Supplied text –
The ``keys`` argument adds another axis level to the resulting index or column (creating
a :class:`MultiIndex`) associate specific keys with each original :class:`DataFrame`.

.. ipython:: python

   result = pd.concat(frames, keys=["x", "y", "z"])
   result
   result.loc["y"]

.. ipython:: python
   :suppress:

   @savefig merging_concat_keys.png
   p.plot(frames, result, labels=["df1", "df2", "df3"], vertical=True)
   plt.close("all");

The ``keys`` argument cane override the column names
when creating a new :class:`DataFrame` based on existing :class:`Series`.

.. ipython:: python

   s3 = pd.Series([0, 1, 2, 3], name="foo")
   s4 = pd.Series([0, 1, 2, 3])
   s5 = pd.Series([0, 1, 4, 5])

   pd.concat([s3, s4, s5], axis=1)
   pd.concat([s3, s4, s5], axis=1, keys=["red", "blue", "yellow"])

You can also pass a dict to :func:`concat` in which case the dict keys will be used
for the ``keys`` argument unless other ``keys`` argument is specified:

.. ipython:: python

   pieces = {"x": df1, "y": df2, "z": df3}
   result = pd.concat(pieces)

Brief A –
Answer these questions from the passage on the keys argument of pandas concat:
(i) Which class is created when the keys argument adds another axis level?
(ii) Which list is given as keys when s3, s4 and s5 are concatenated along axis 1?
(iii) When a dict is passed to concat and no other keys argument is specified, what is used for the keys argument?
Brief B – Carry on the passage on the keys argument of pandas concat, starting right after its last line.
The rows have no connection to the passage on the keys argument of pandas concat.

Information supplied –

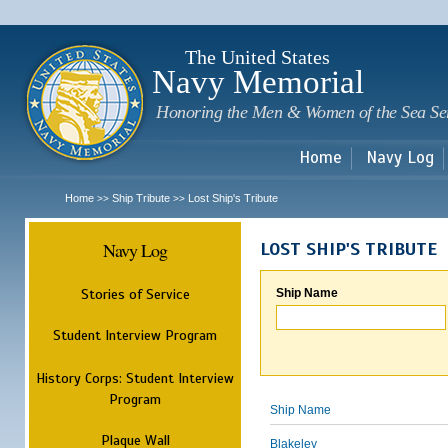
Sk
m
c
The United States
Navy Memorial
Honoring the Men & Women of the Sea Se
Home
Navy Log
Home
Ship Tribute
Lost Ship's Tribute
>>
>>
Navy Log
LOST SHIP'S TRIBUTE
Stories of Service
Ship Name
Student Interview Program
History Corps: Student Interview
Program
Ship Name
Plaque Wall
Blakeley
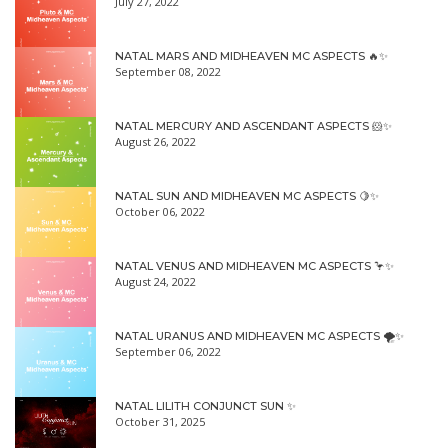
July 27, 2022
NATAL MARS AND MIDHEAVEN MC ASPECTS 🔥✨
September 08, 2022
NATAL MERCURY AND ASCENDANT ASPECTS 🐹✨
August 26, 2022
NATAL SUN AND MIDHEAVEN MC ASPECTS 🍋✨
October 06, 2022
NATAL VENUS AND MIDHEAVEN MC ASPECTS 🦩✨
August 24, 2022
NATAL URANUS AND MIDHEAVEN MC ASPECTS 🌪✨
September 06, 2022
NATAL LILITH CONJUNCT SUN ✨
October 31, 2025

Final answer A –
(i) MultiIndex
(ii) ["red", "blue", "yellow"]
(iii) The dict keys

Final answer B –
   result

.. ipython:: python
   :suppress:

   @savefig merging_concat_dict.png
   p.plot([df1, df2, df3], result, labels=["df1", "df2", "df3"], vertical=True);
   plt.close("all");

.. ipython:: python

   result = pd.concat(pieces, keys=["z", "y"])
   result

.. ipython:: python
   :suppress:

   @savefig merging_concat_dict_keys.png
   p.plot([df1, df2, df3], result, labels=["df1", "df2", "df3"], vertical=True);
   plt.close("all");

The :class:`MultiIndex` created has levels that are constructed from the passed keys and
the index of the :class:`DataFrame` pieces:

.. ipython:: python

   result.index.levels

``levels`` argument allows specifying resulting levels associated with the ``keys``

.. ipython:: python

   result = pd.concat(
       pieces, keys=["x", "y", "z"], levels=[["z", "y", "x", "w"]], names=["group_key"]
   )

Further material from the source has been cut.